Challenges
**A)** In the catalog protocol extract, what does the worker do to each opaque value on HTTP transport?
**B)** Reproduce the catalog protocol extract verbatim, starting at "Field Type Description" and ending at "(increments on changes)".

Extract provided
Catalog methods are dispatched via vgi_rpc typed protocol methods. Each method has its own typed request/response defined in vgi.protocol, with automatic Arrow serialization handled by the RPC layer. This is simpler than the function protocol — no bind/init phases.


Data Types

Type Aliases

from vgi.catalog import AttachOpaqueData, TransactionOpaqueData, SerializedSchema, SqlExpression

AttachOpaqueData = NewType("AttachOpaqueData", bytes)           # Unique attachment identifier
TransactionOpaqueData = NewType("TransactionOpaqueData", bytes)  # Transaction identifier
SerializedSchema = NewType("SerializedSchema", bytes)  # Arrow schema bytes
SqlExpression = NewType("SqlExpression", str)   # SQL expression string

CatalogAttachResult

Returned by catalog_attach() with attachment metadata:

Field Type Description
attach_opaque_data AttachOpaqueData Opaque per-attachment state the implementation owns (see note below)
supports_transactions bool Whether transactions are supported
supports_time_travel bool Whether time travel queries work
catalog_version_frozen bool Whether metadata will change
catalog_version int Current version (increments on changes)
attach_opaque_data_required bool Whether attach_opaque_data must be persisted
default_schema str Name of the default schema (usually "main")

attach_opaque_data / transaction_opaque_data are opaque, implementation-owned, and may carry secrets. They are not framework identifiers — they are arbitrary bytes your implementation returns from catalog_attach() / catalog_transaction_begin(), and the client round-trips them back verbatim on every subsequent call. An implementation may pack connection handles, credentials, or any state into them. Never log either value raw — treat them like the options dict. The worker already enforces this for its own catalog-lifecycle logs (it short-hashes both fields at a single chokepoint), and on HTTP transport it additionally seals each value in an AEAD envelope bound to the caller's identity, so a value minted for one principal cannot be replayed by another. Your implementation only ever sees the plaintext; the sealing and unsealing happen transparently in the worker.

(Data records)
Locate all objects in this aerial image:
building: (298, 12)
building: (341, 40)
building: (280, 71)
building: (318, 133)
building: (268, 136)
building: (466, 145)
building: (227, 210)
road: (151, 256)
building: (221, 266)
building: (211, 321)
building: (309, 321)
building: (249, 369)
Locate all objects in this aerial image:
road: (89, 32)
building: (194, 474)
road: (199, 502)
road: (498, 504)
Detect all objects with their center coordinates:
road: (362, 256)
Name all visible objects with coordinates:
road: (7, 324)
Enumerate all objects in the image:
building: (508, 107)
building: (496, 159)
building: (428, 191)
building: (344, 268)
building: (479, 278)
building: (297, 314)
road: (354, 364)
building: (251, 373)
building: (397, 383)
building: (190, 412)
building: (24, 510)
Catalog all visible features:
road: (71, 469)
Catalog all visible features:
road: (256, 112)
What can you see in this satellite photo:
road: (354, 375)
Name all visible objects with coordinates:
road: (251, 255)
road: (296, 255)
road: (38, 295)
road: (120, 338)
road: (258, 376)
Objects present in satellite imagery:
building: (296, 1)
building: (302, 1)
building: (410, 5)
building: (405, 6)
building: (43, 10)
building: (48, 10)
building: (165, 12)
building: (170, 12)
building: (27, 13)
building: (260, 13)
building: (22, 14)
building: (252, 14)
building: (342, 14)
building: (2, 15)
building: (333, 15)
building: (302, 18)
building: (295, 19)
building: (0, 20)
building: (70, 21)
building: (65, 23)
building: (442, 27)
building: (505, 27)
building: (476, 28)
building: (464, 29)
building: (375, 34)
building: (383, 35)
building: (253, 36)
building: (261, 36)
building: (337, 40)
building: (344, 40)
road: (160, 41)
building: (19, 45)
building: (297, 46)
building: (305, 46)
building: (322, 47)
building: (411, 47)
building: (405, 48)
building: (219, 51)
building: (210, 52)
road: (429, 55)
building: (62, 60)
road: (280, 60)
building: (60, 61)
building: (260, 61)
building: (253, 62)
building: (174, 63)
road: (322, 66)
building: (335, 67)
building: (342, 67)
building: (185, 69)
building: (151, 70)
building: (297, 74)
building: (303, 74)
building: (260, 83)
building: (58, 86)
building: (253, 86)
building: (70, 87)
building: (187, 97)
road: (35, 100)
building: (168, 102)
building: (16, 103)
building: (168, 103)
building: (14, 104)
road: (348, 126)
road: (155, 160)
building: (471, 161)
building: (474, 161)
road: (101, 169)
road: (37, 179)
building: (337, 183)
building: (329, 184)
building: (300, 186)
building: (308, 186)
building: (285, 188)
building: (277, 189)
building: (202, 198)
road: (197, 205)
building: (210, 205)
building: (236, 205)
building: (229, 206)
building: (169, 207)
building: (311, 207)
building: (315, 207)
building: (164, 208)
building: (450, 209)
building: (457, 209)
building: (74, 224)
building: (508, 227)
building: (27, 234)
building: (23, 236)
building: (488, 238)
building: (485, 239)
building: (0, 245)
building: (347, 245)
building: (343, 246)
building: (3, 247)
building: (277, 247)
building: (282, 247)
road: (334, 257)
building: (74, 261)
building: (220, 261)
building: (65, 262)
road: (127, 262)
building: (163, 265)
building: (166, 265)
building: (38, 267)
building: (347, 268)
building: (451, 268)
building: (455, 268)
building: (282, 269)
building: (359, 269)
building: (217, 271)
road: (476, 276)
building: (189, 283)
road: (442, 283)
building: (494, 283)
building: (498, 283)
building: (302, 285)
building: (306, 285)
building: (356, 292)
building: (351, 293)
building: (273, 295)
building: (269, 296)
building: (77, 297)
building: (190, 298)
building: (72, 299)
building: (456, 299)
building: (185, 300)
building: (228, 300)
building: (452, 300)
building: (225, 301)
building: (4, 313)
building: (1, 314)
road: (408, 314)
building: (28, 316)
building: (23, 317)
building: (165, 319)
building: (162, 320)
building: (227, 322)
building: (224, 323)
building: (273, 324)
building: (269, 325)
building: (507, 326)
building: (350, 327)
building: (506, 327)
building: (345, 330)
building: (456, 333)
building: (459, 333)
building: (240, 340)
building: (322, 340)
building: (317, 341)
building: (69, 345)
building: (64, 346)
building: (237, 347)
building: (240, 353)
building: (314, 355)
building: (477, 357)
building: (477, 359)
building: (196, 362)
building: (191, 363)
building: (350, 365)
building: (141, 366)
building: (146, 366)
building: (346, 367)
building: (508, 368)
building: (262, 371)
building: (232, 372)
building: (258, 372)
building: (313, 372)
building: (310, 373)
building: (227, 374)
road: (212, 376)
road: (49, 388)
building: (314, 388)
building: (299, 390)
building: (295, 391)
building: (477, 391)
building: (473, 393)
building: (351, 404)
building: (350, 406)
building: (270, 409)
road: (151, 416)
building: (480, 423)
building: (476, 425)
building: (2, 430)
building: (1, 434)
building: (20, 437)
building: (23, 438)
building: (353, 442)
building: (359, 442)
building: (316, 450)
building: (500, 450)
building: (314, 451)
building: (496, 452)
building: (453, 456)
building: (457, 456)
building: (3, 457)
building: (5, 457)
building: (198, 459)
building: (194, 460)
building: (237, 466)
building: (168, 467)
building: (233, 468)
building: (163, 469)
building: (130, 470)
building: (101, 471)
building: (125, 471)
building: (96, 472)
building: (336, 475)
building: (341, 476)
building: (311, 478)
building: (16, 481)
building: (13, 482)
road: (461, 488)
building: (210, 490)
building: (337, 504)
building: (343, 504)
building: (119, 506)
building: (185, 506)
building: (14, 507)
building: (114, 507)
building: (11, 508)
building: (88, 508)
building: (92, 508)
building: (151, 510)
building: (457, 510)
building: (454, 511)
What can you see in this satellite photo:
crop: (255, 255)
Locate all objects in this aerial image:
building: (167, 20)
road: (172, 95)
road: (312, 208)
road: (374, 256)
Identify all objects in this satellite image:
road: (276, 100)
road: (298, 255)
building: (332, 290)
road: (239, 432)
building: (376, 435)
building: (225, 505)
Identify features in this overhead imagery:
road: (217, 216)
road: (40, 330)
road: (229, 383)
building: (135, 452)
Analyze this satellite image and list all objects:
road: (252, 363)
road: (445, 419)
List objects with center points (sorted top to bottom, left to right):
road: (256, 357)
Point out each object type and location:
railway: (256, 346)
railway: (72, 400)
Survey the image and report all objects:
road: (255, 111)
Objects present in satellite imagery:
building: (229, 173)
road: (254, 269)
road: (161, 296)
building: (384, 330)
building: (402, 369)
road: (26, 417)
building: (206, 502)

Problem solutions
**A)** It seals each value in an AEAD envelope bound to the caller's identity.

**B)**
Field Type Description
attach_opaque_data AttachOpaqueData Opaque per-attachment state the implementation owns (see note below)
supports_transactions bool Whether transactions are supported
supports_time_travel bool Whether time travel queries work
catalog_version_frozen bool Whether metadata will change
catalog_version int Current version (increments on changes)